Yine kaçırmışım ipin ucunu, tam "yeni kayıt" kısmını açıyorum, klavyeye dokunuyorum, bi gülme-pardon bi üşenme-geliyor, cayıyorum. Siz deyin yaz rehaveti, ben diyeyim tembellik.
Pek kayda değer, şuraya yazılacak bir şeyler de yok esasen, sümsük sümsük oturuyorum, bol bol yemek pişiriyorum (babam yanımızda bu ara), bol bol yemek pişirince bol bol bulaşık çıkıyor, günde iki kez makine çalıştırıp iki kez boşaltıyorum. Tablette "Toyblast" oynuyorum, birbiri ardına kitap deviriyorum, dizi izlemeye çalışıyorum, pek başarılı olmuyor. "Anne with E"nin ikinci sezonuna başladım ama ilki kadar keyif vermedi, ütü yaparken, fasulye ayıklarken falan açıyorum. Kısacası "Leylak Cephesinde Yeni Bir Şey Yok".

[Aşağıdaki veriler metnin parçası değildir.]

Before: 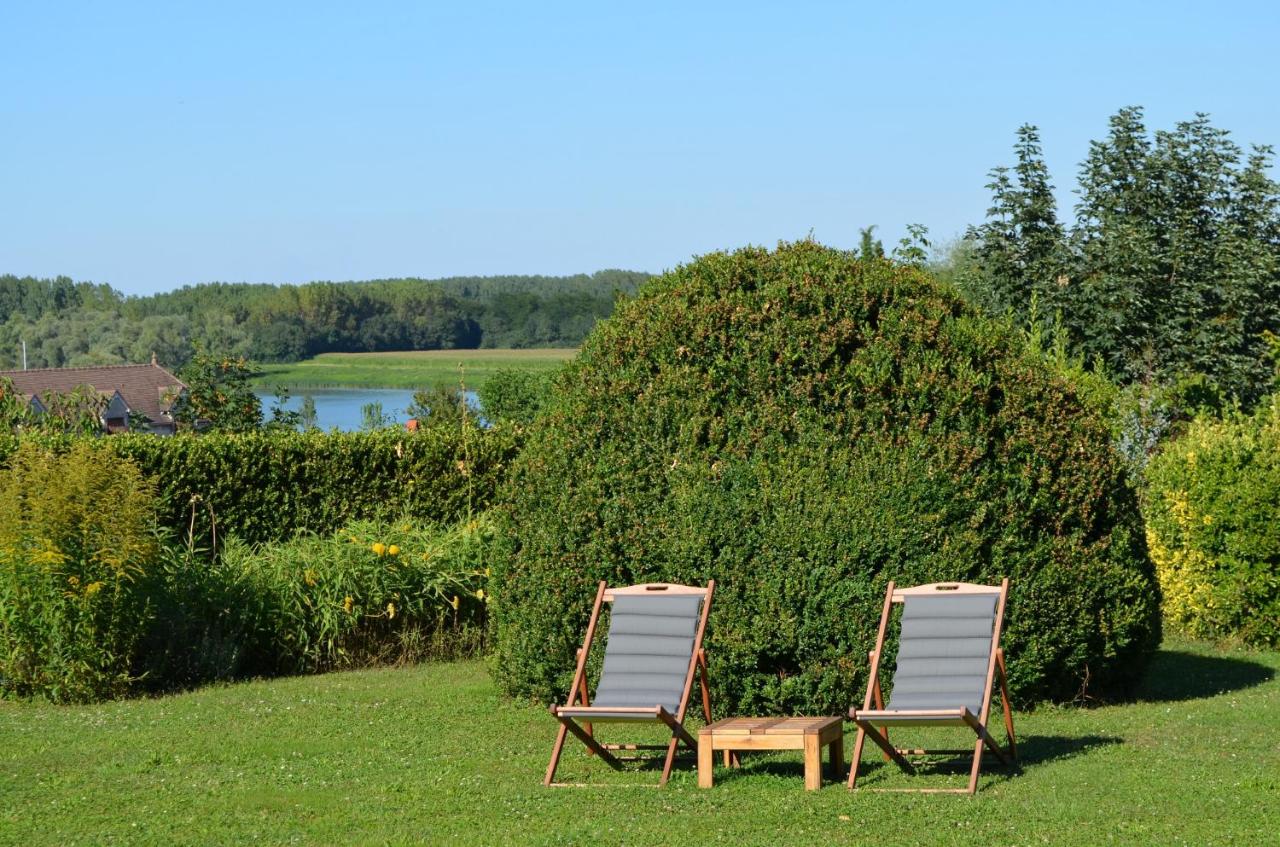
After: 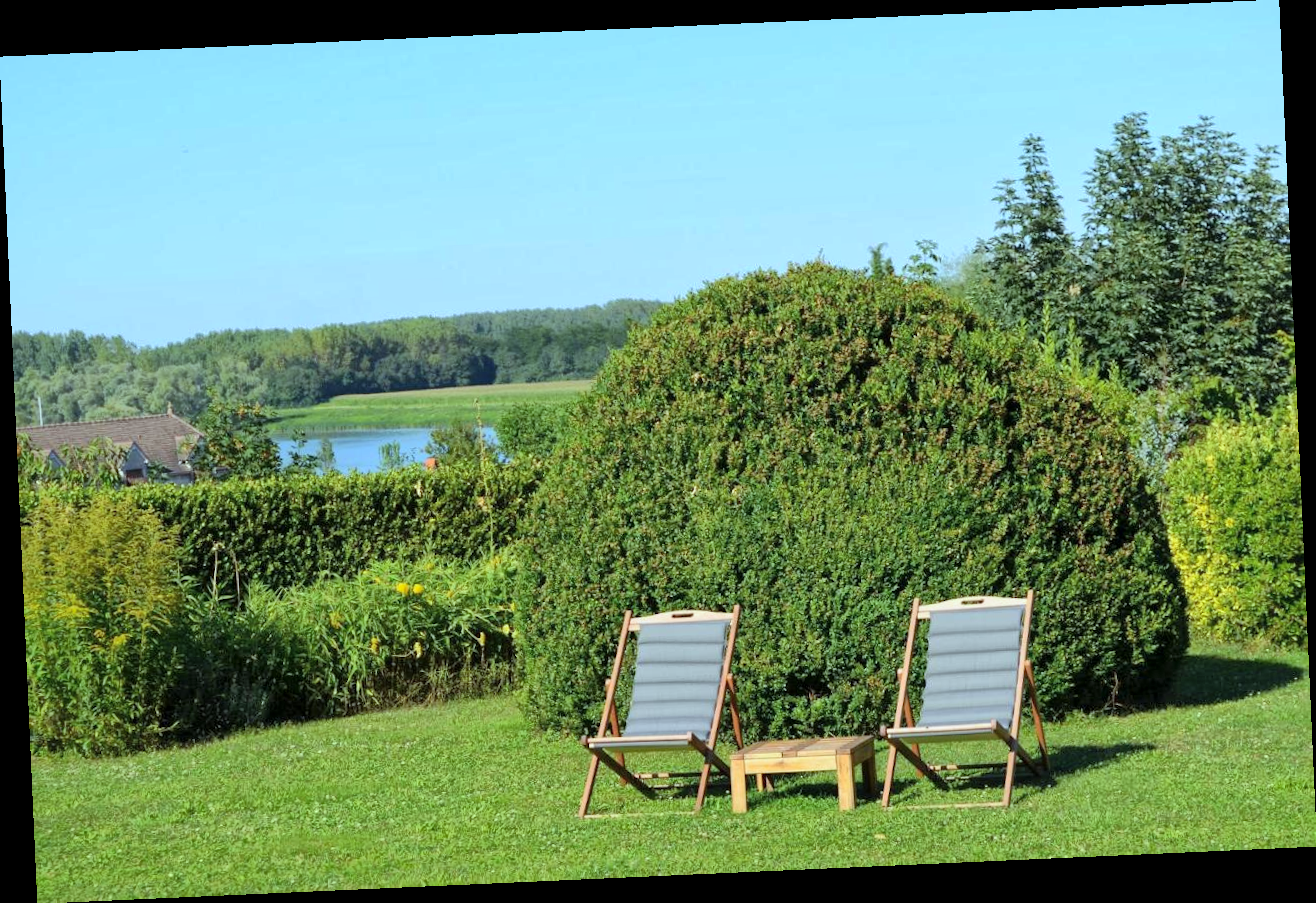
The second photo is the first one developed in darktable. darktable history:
global tonemap: drago (1, 100), detail 1
exposure: exposure 0.236 EV, compensate highlight preservation false
white balance: red 0.924, blue 1.095
rotate and perspective: rotation -2.56°, automatic cropping off
color correction: highlights a* -4.28, highlights b* 6.53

Bugün kızkardeşin "Mekanın Cinsiyeti" dersi için öğrencileriyle yaptığı yürüyüşe hocanın ablası kontenjanından kaynak yaptım. Buluşma mekanına gitmek için Yüksel Caddesi boyunca yürüdüm. Ankara akasyaları en verimli çağında, dallar ve yerler akasya çiçeği ile dolu. Yolda yürürken konfeti misali yağıyorlar tepenize. Yağmur yağınca da köpürüyorlar, sanırım deterjan akasya çiçeğinden yapılıyor, ıspatı burada 😀
Bizim caddenin de iki yanı bunlarla dolu, her biri önünde yükseldiği binaların boyunu çoktan aştı, çok güzeller, bir de döktükleri petaller rüzgarla evlerden içeri girmese daha da güzel olacaklar. Geçen gece karşı hizadakilerden birinin koca bir dalı "çatırt" diye kırılıp boyluboyunca asfalta yayıldı. İki saat kadar trafik aksadı, bereket o sırada altından geçen araç ya da insan olmamış. Sonra elektrikli testere ile parçalara ayırıp kamyonetlere yükleyip götürdüler. İki yıl önce de birine sarhoş bir sürücü aracıyla bindirip kökünden sökmüştü.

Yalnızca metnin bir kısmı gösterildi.